The traditional approach of shared write access to data on file servers is inherently insecure and does not ensure compliance. As such this method of data sharing is not an option within HiPerGator-RV. It must be kept in mind that many of workflows were developed a long time ago.
It is therefore important to carefully assess the need for shared write access and look for alternative workflows that accomplish the same research objectives. It must be kept in mind that many of these workflows were developed a long time ago when the cost and capabilities of computer systems and software was very different from what it is today.

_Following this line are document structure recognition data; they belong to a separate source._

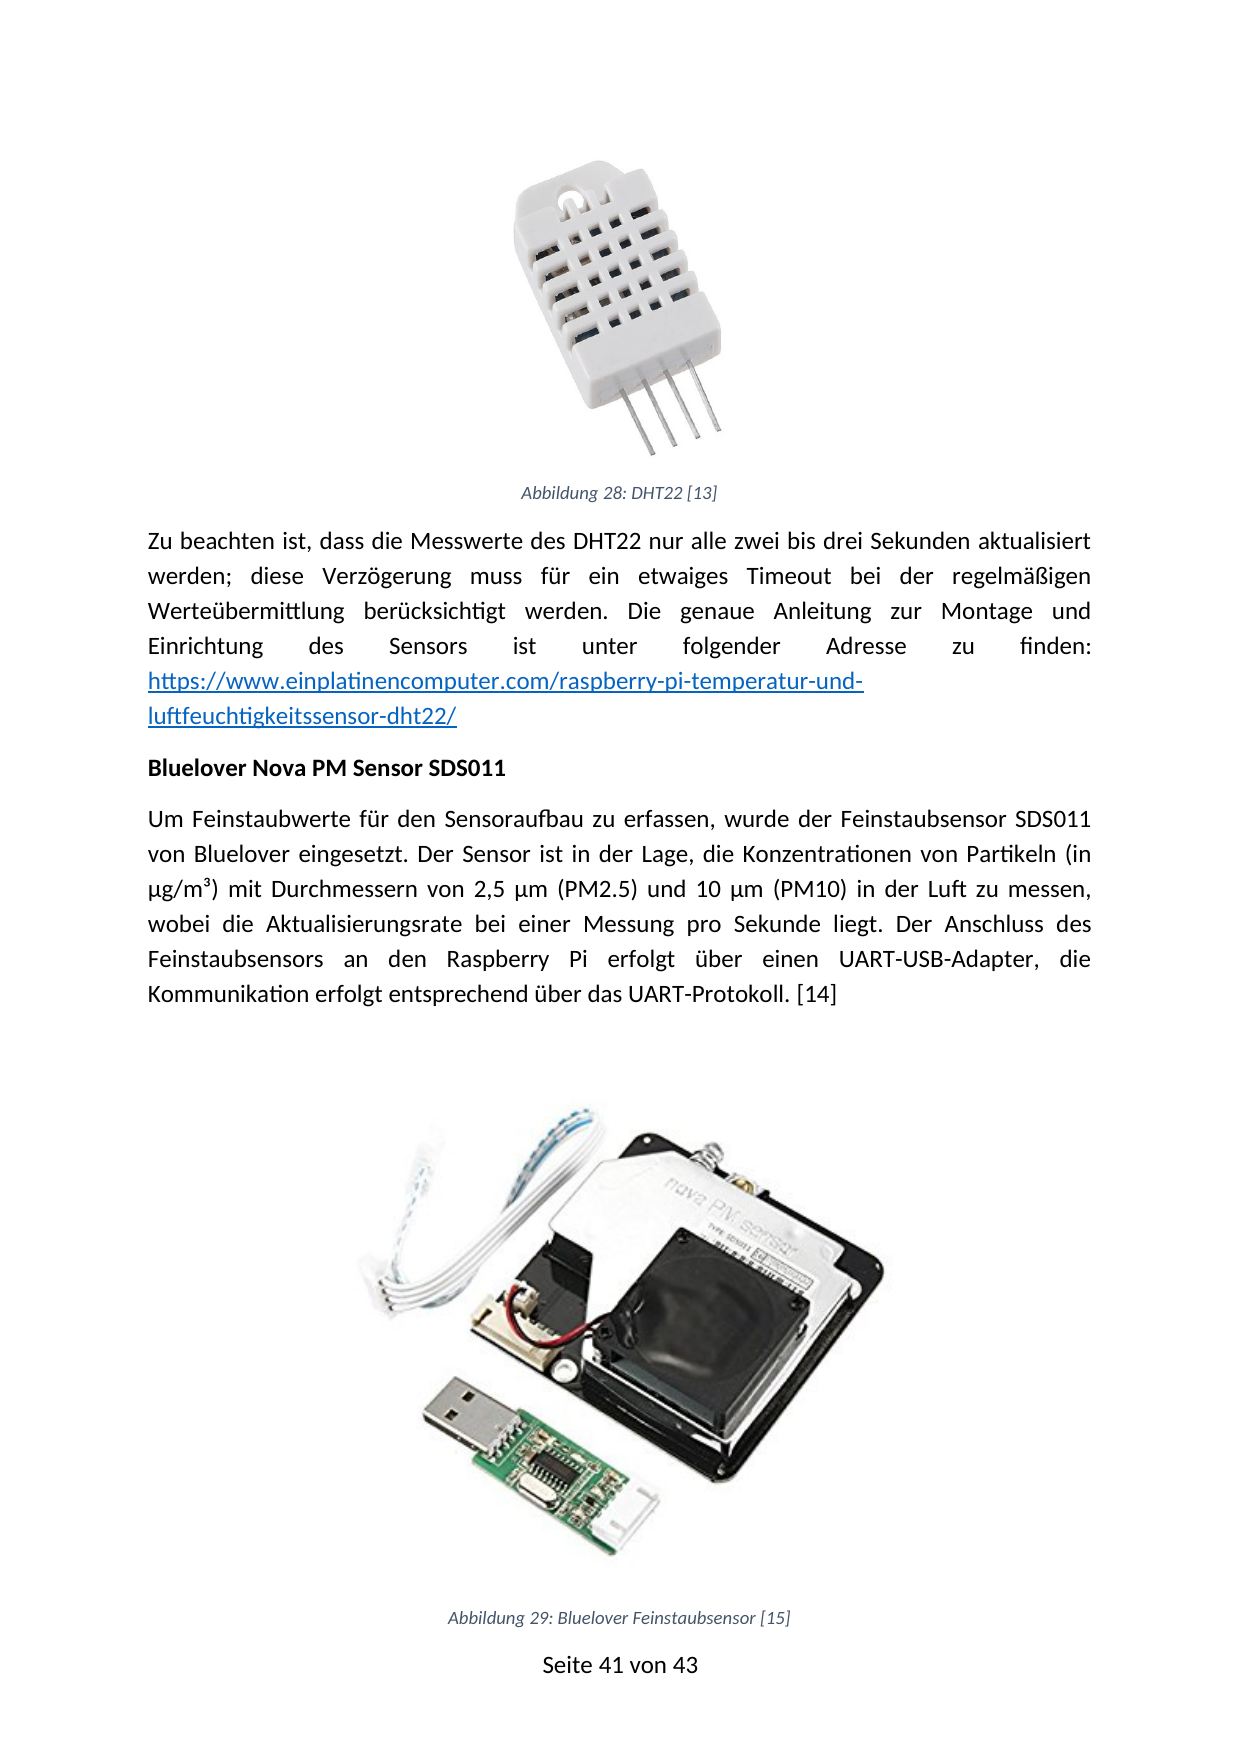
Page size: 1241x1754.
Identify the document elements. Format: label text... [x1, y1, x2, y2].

text Bluelover Nova PM Sensor SDS011 [148, 752, 1093, 782]
text Abbildung : Bluelover Feinstaubsensor [148, 1606, 1093, 1629]
picture [342, 1030, 898, 1585]
text Zu beachten ist, dass die Messwerte des DHT22 nur alle zwei bis drei Sekunden aktualisiert werden; diese Verzögerung muss für ein etwaiges Timeout bei der regelmäßigen Werteübermittlung berücksichtigt werden. Die genaue Anleitung zur Montage und Einrichtung des Sensors ist unter folgender Adresse zu finden: https://www.einplatinencomputer.com/raspberry-pi-temperatur-und-luftfeuchtigkeitssensor-dht22/ [148, 525, 1093, 731]
text Um Feinstaubwerte für den Sensoraufbau zu erfassen, wurde der Feinstaubsensor SDS011 von Bluelover eingesetzt. Der Sensor ist in der Lage, die Konzentrationen von Partikeln (in µg/m³) mit Durchmessern von 2,5 µm (PM2.5) und 10 µm (PM10) in der Luft zu messen, wobei die Aktualisierungsrate bei einer Messung pro Sekunde liegt. Der Anschluss des Feinstaubsensors an den Raspberry Pi erfolgt über einen UART-USB-Adapter, die Kommunikation erfolgt entsprechend über das UART-Protokoll. [148, 803, 1093, 1009]
text Abbildung : DHT22 [148, 481, 1093, 504]
picture [463, 147, 777, 461]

Research Developer Working on Data
A researcher developing algorithms in Python, R, SAS, and even coding in C/C++ can be supported in the HiPerGator-RV. Users do not have admin access to VMs, but most software development environments allow users without administrator privileges to add modules and scripts and to compile source code. The only caveat being that the user must make sure that all installed additions are installed in the home drive and not in the system drive. In most cases installation in the system drive will fail, but there may be a rare case where it appears to work and then the installation will not work correctly after the VM is restarted.
Staff Maintaining VMs
UFIT Research Computing staff members will create and maintain the VMs that are available to authorized users of HiPerGator-RV. The process of creating and maintaining such VM is carefully controlled to ensure the integrity of the HiPerGator-RV environment. The VMs are assembled in a special system, called vmbuilder, outside the secure perimeter of HiPerGator-RV. When the VM is ready for deployment it is tested by an authorized administrator and the image is packaged and digitally signed. Then it is inserted into ResVault where it will replace an existing VM or will appear as a new VM on the menu.
UFIT Research Computing has a process whereby certain individuals supporting researchers can be trained and certified to build and maintain VMs for that research group. This way changes to VMs can be implemented in the required timeframe and UFIT Research Computing staff does not become a bottleneck for research.
Researcher Creating Restricted Data
Some research generates data that is restricted as opposed to using data granted by a data use agreement (DUA) or Institutional Review Board (IRB) protocol. The basic workflow is the same as in the other examples, with the main caveat being that the researcher should make sure that the newly create data is properly backed up.
Data that resides in the encrypted disk will be backed up, but there is the possibility that the state of the virtual disk is not consistent when the backup copy is taken if a VM with write access to the virtual drive was running. The safest way is to copy the file from the virtual drive to the vault; then it will be replicated and backed up to tape without problem.
Exporting Data
Data can be exported from HiPerGator-RV using the web browser and other mechanisms for large files. User accounts can be restricted so that download is not possible. This is a decision to be made by the faculty sponsor of the user.
It is the responsibility of the faculty research supervisor and all users to make sure that all legal requirements are met before downloading any data from the secure environment into a less secure or unsecure environment.